屋子里静悄悄的,你立马能听到时钟的嘀嗒声。然而,波莉又发现,屋里并非一点儿动静都没有。有一种微弱的——非常非常微弱的——嗡嗡声。假如那时候已经发明了吸尘器,波莉会以为那声音是一段距离以外的吸尘器工作时传来的——来自几间屋子以外或几层楼以下。可是她听到的声音更柔美,更富音乐感:只是微弱得让你几乎听不见。

“太棒了,这儿没人,”波莉扭头对迪格雷说道。这会儿,她讲得比耳语要大声了。迪格雷也紧跟着从隧道里钻了出来,眨巴着眼睛,他看上去脏极了——其实波莉也不干净。

“好什么?”他说道,“这根本不是间空屋子。我们最好在有人进来前就开溜。”

“你看那是些什么?”波莉指着彩色戒指问。

“嘿,别磨蹭,”迪格雷催促着,“快点儿——”

话才说到一半,事情就发生了。火炉前的那张高背椅突然转动了,从座椅上升起一个可怕的身影——仿佛舞台地板的活动门一开,钻出个哑剧中的魔鬼,安德鲁舅舅出现在了他们面前。他俩进的那间屋子并非空的,而是迪格雷家那间禁止入内的书房!两个孩子“噢——噢——”地叫了起来,终于反应过来他们犯了个严重的错误。他们觉得早该知道自己走得还不够远。

安德鲁舅舅又高又瘦,长脸,尖鼻,一头灰发乱蓬蓬的,胡子刮得干干净净,一对眼睛贼亮贼亮。

迪格雷吓得一句话都讲不出来,因为安德鲁舅舅看起来要比以前可怕一千倍。波莉起先还有点儿胆子,可马上就吓怕了。因为安德鲁舅舅做的第一件事儿,便是穿过屋子走到门口,砰地关上门,锁了起来。接着,他转过身来,那双贼亮的眼睛直勾勾地盯着那两个孩子,一笑,露出了满口的牙。

“这下好了!”他说,“我那傻瓜妹妹终于找不到你们了!”

这简直不像一个大人该干的事儿。波莉的心都提到嗓子眼了。她和迪格雷开始向他俩进来的那扇小门退去。安德鲁舅舅动作比他们快,他冲到他们背后,将那扇门也关上了。安德鲁舅舅挡在了门口,然后搓着双手,将指关节掰得咔咔作响。他的手指修长而白皙。

“真高兴见到你们,”他说,“我正需要两个孩子呢。”

“求求你,凯特利先生,”波莉恳求道。“快吃饭了,我要回家,求求你放我们走吧,好不好?”

“现在可不行,”安德鲁舅舅说,“机会难得,机不可失啊。我需要两个孩子。瞧,我的伟大实验刚做了一半。我用一只豚鼠实验了一回,貌似可行,可豚鼠没办法跟你说话,而你也不能告诉它怎么回来。”

“瞧,安德鲁舅舅,”迪格雷说,“真的是吃饭时间了,他们要来找我们了。你必须放我们出去!”

“必须?”安德鲁舅舅说。

迪格雷和波莉面面相觑。
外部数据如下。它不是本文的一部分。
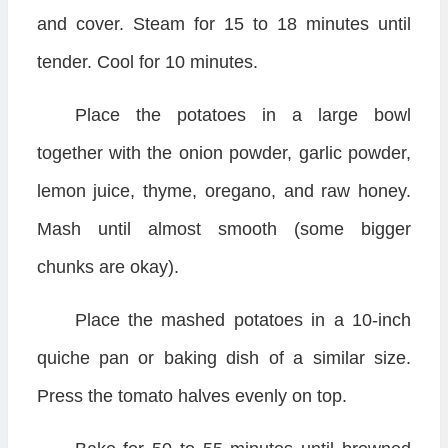
and cover. Steam for 15 to 18 minutes until
tender. Cool for 10 minutes.
Place the potatoes in a large bowl
together with the onion powder, garlic powder,
lemon juice, thyme, oregano, and raw honey.
Mash until almost smooth (some bigger
chunks are okay).
Place the mashed potatoes in a 10-inch
quiche pan or baking dish of a similar size.
Press the tomato halves evenly on top.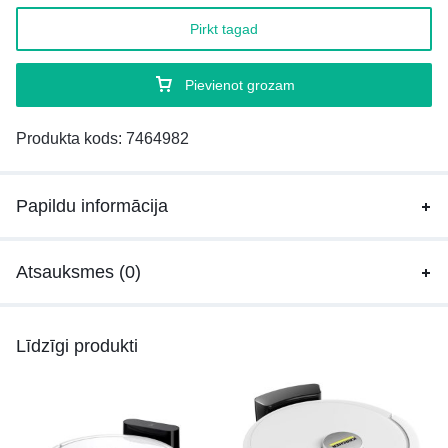
Pirkt tagad
Pievienot grozam
Produkta kods:
7464982
Papildu informācija
Atsauksmes (0)
Līdzīgi produkti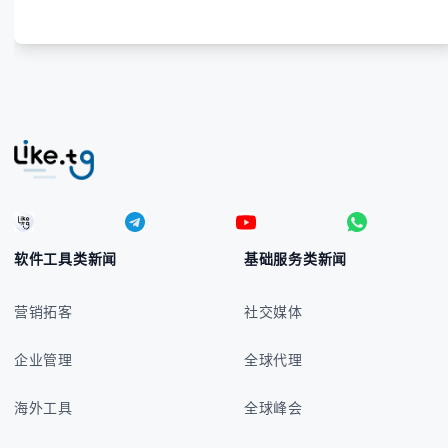
软件工具类新闻
基础服务类新闻
营销拓客
社交媒体
企业管理
全球代理
海外工具
全球峰会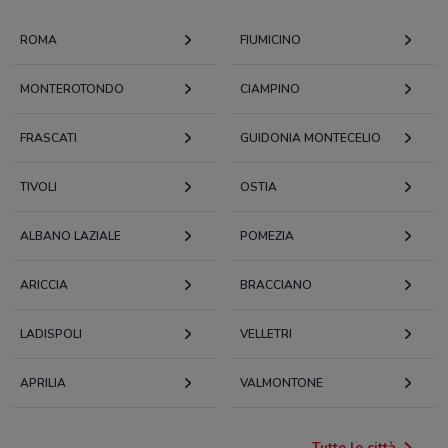
ROMA
FIUMICINO
MONTEROTONDO
CIAMPINO
FRASCATI
GUIDONIA MONTECELIO
TIVOLI
OSTIA
ALBANO LAZIALE
POMEZIA
ARICCIA
BRACCIANO
LADISPOLI
VELLETRI
APRILIA
VALMONTONE
Tutte le città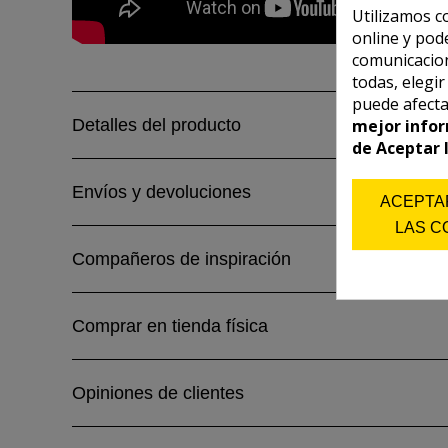
Utilizamos c
online y pod
comunicacion
todas, elegi
puede afecta
mejor infor
Detalles del producto
de Aceptar 
Envíos y devoluciones
ACEPTA
LAS C
Compañeros de inspiración
Comprar en tienda física
Opiniones de clientes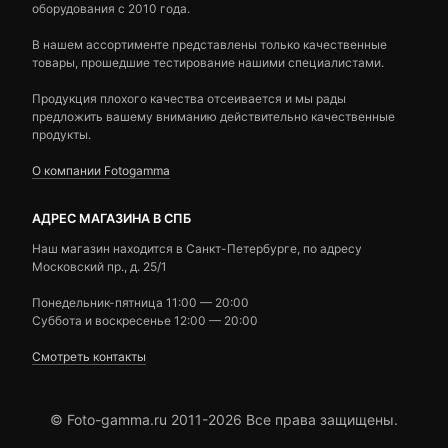
оборудования с 2010 года.
В нашем ассортименте представлены только качественные
товары, прошедшие тестирование нашими специалистами.
Продукция плохого качества отсеивается и мы рады
предложить вашему вниманию действительно качественные
продукты.
О компании Fotogamma
АДРЕС МАГАЗИНА В СПБ
Наш магазин находится в Санкт-Петербурге, по адресу
Московский пр., д. 25/1
Понедельник-пятница 11:00 — 20:00
Суббота и воскресенье 12:00 — 20:00
Смотреть контакты
© Foto-gamma.ru 2011-2026 Все права защищены.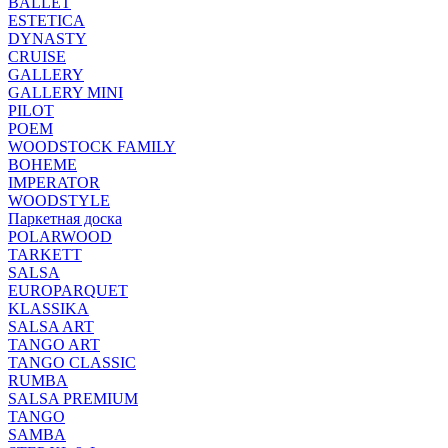
BALLET
ESTETICA
DYNASTY
CRUISE
GALLERY
GALLERY MINI
PILOT
POEM
WOODSTOCK FAMILY
BOHEME
IMPERATOR
WOODSTYLE
Паркетная доска
POLARWOOD
TARKETT
SALSA
EUROPARQUET
KLASSIKA
SALSA ART
TANGO ART
TANGO CLASSIC
RUMBA
SALSA PREMIUM
TANGO
SAMBA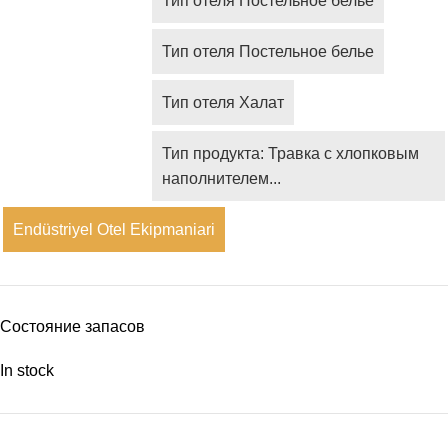
Тип отеля Постельное белье
Тип отеля Постельное белье
Тип отеля Халат
Тип продукта: Травка с хлопковым
наполнителем...
Endüstriyel Otel Ekipmaniari
Состояние запасов
In stock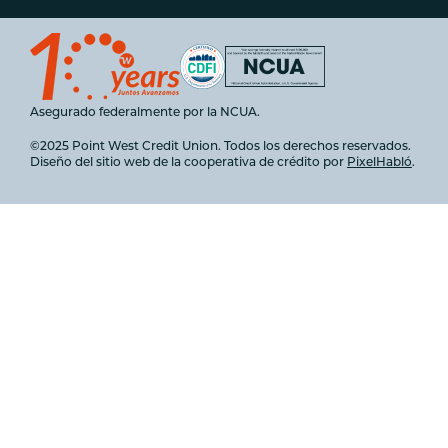
Asegurado federalmente por la NCUA.
©2025 Point West Credit Union. Todos los derechos reservados.
Diseño del sitio web de la cooperativa de crédito por
PixelHabló
.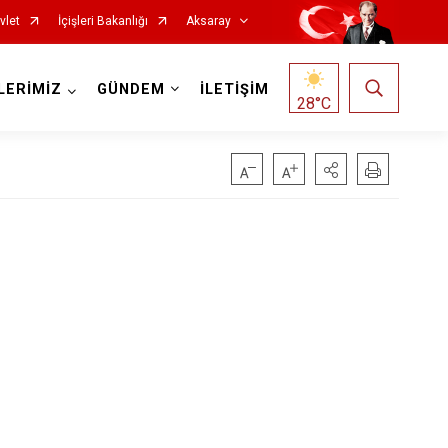
vlet
İçişleri Bakanlığı
Aksaray
LERİMİZ
GÜNDEM
İLETİŞİM
28
°C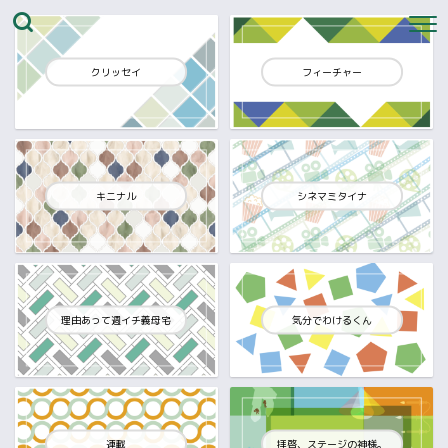
クリッセイ
フィーチャー
キニナル
シネマミタイナ
理由あって週イチ義母宅
気分でわけるくん
連載
拝啓、ステージの神様。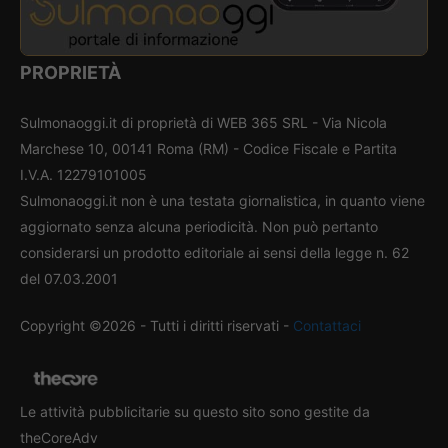
PROPRIETÀ
Sulmonaoggi.it di proprietà di WEB 365 SRL - Via Nicola
Marchese 10, 00141 Roma (RM) - Codice Fiscale e Partita
I.V.A. 12279101005
Sulmonaoggi.it non è una testata giornalistica, in quanto viene
aggiornato senza alcuna periodicità. Non può pertanto
considerarsi un prodotto editoriale ai sensi della legge n. 62
del 07.03.2001
Copyright ©2026 - Tutti i diritti riservati -
Contattaci
Le attività pubblicitarie su questo sito sono gestite da
theCoreAdv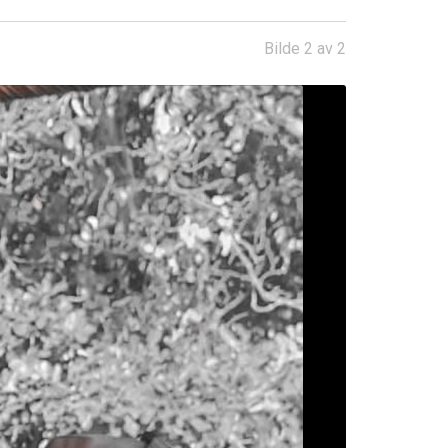
Bilde 2 av 2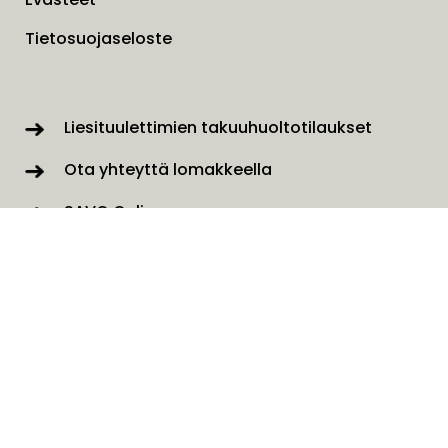
Tietosuojaseloste
Liesituulettimien takuuhuoltotilaukset
Ota yhteyttä lomakkeella
SAVO Online
Tilaa uutiskirjeemme
Nimi
*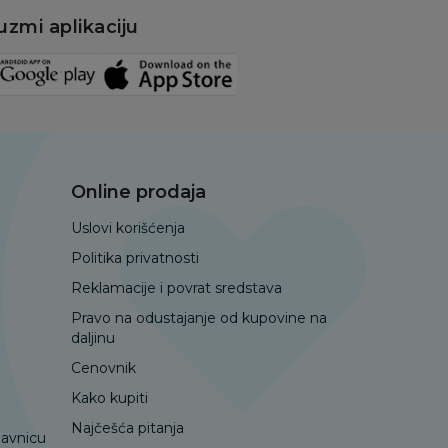
uzmi aplikaciju
Online prodaja
Uslovi korišćenja
Politika privatnosti
Reklamacije i povrat sredstava
Pravo na odustajanje od kupovine na
daljinu
Cenovnik
Kako kupiti
Najčešća pitanja
davnicu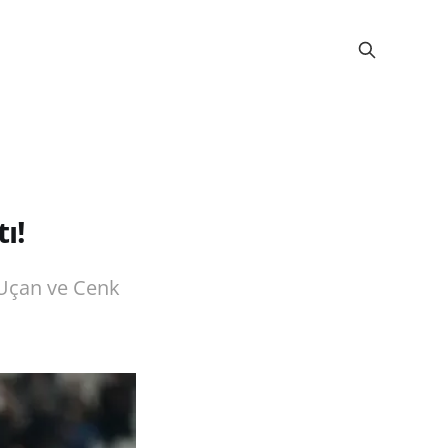
ı!
h Uçan ve Cenk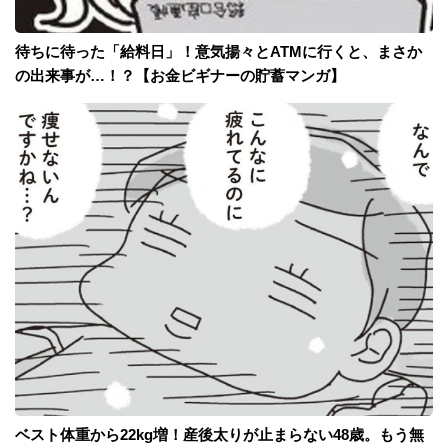
待ちに待った「給料日」！意気揚々とATMに行くと、まさか
の出来事が…！？【お金ビギナーの貯蓄マンガ】
ベスト体重から22kg増！産後太りが止まらない48歳。もう無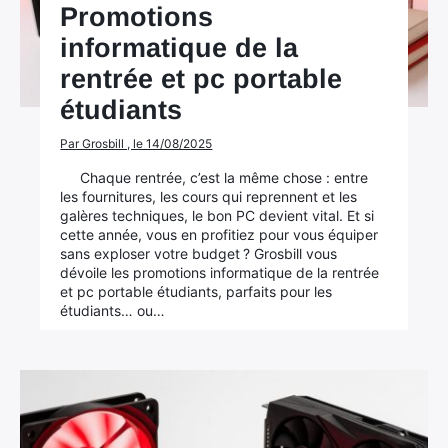
Promotions
informatique de la
rentrée et pc portable
étudiants
Par Grosbill , le 14/08/2025
Chaque rentrée, c’est la même chose : entre
les fournitures, les cours qui reprennent et les
galères techniques, le bon PC devient vital. Et si
cette année, vous en profitiez pour vous équiper
sans exploser votre budget ? Grosbill vous
dévoile les promotions informatique de la rentrée
et pc portable étudiants, parfaits pour les
étudiants… ou…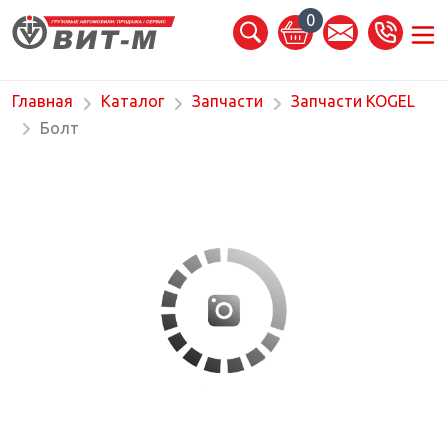
0
Главная
Каталог
Запчасти
Запчасти KOGEL
Болт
他俩不敢说一句话,但眼神却似乎在说:“这太可怕了,不是吗?”“我们得顺着他。”

“你要是现在放我们回去吃饭,”波莉说,“我们吃完饭就会回来。”

“啊,我怎么知道你们会回来?”安德鲁舅舅狡猾地一笑,看似要改变主意。

“好吧,好吧,”他说,“如果你们真要走,我想你们也该走了。我不指望你们这俩小家伙会喜欢跟我这么个老家伙谈话的。”他叹了口气,继续说:“你们不会明白,我有时候多么孤独啊。好吧,吃饭去吧。但临走前我得送你们一件礼物。真难得,在我这间脏兮兮的旧书房里碰到了一位小姑娘;尤其是,这么说吧,像你这样讨人喜欢的姑娘。”

波莉慢慢觉得,他也许并没疯。

“你不想要一枚戒指吗,亲爱的?”安德鲁舅舅问波莉。

“你是说在那些黄的绿的里面挑一枚吗?”波莉说,“真好看啊!”

“不是绿的,”安德鲁舅舅对她说,“我恐怕不能把绿的送人。但我很乐意送你一枚黄的,并奉上我的爱心。来吧,试试。”

波莉现在已差不多克服了恐惧,她相信这位老先生并没有疯,并觉得这些亮闪闪的戒指确实有种奇异的魔力,吸引她朝着托盘走去。

“啊!我弄明白了,”她喊道,“那嗡嗡声在这儿变大了,看来正是这几枚戒指发出的。”

“想得多妙,亲爱的,”安德鲁舅舅笑了起来。那笑声听起来很自然,然而,迪格雷却从他脸上看出一种迫不及待的、几近贪婪的神色。

“波莉,别犯傻!”他叫了起来,“别碰戒指!”

一切都晚了。正在他叫喊时,波莉已伸手碰到了其中一枚戒指。就在那一刹,没有闪光,没有声响,也没有任何征兆,波莉不见了。屋子里只剩下迪格雷和他的安德鲁舅舅两个人。

* * *

(1) 歇洛克·福尔摩斯是英国作家阿瑟·柯南·道尔(Arthur Conan Doyle)创作的侦探小说中的人物,小说中的这位大侦探住在贝克街。

(2) 巴斯塔布尔是英国女作家伊迪丝·内斯比特(Edith Nesbit)创作的一系列探险小说中的主人公。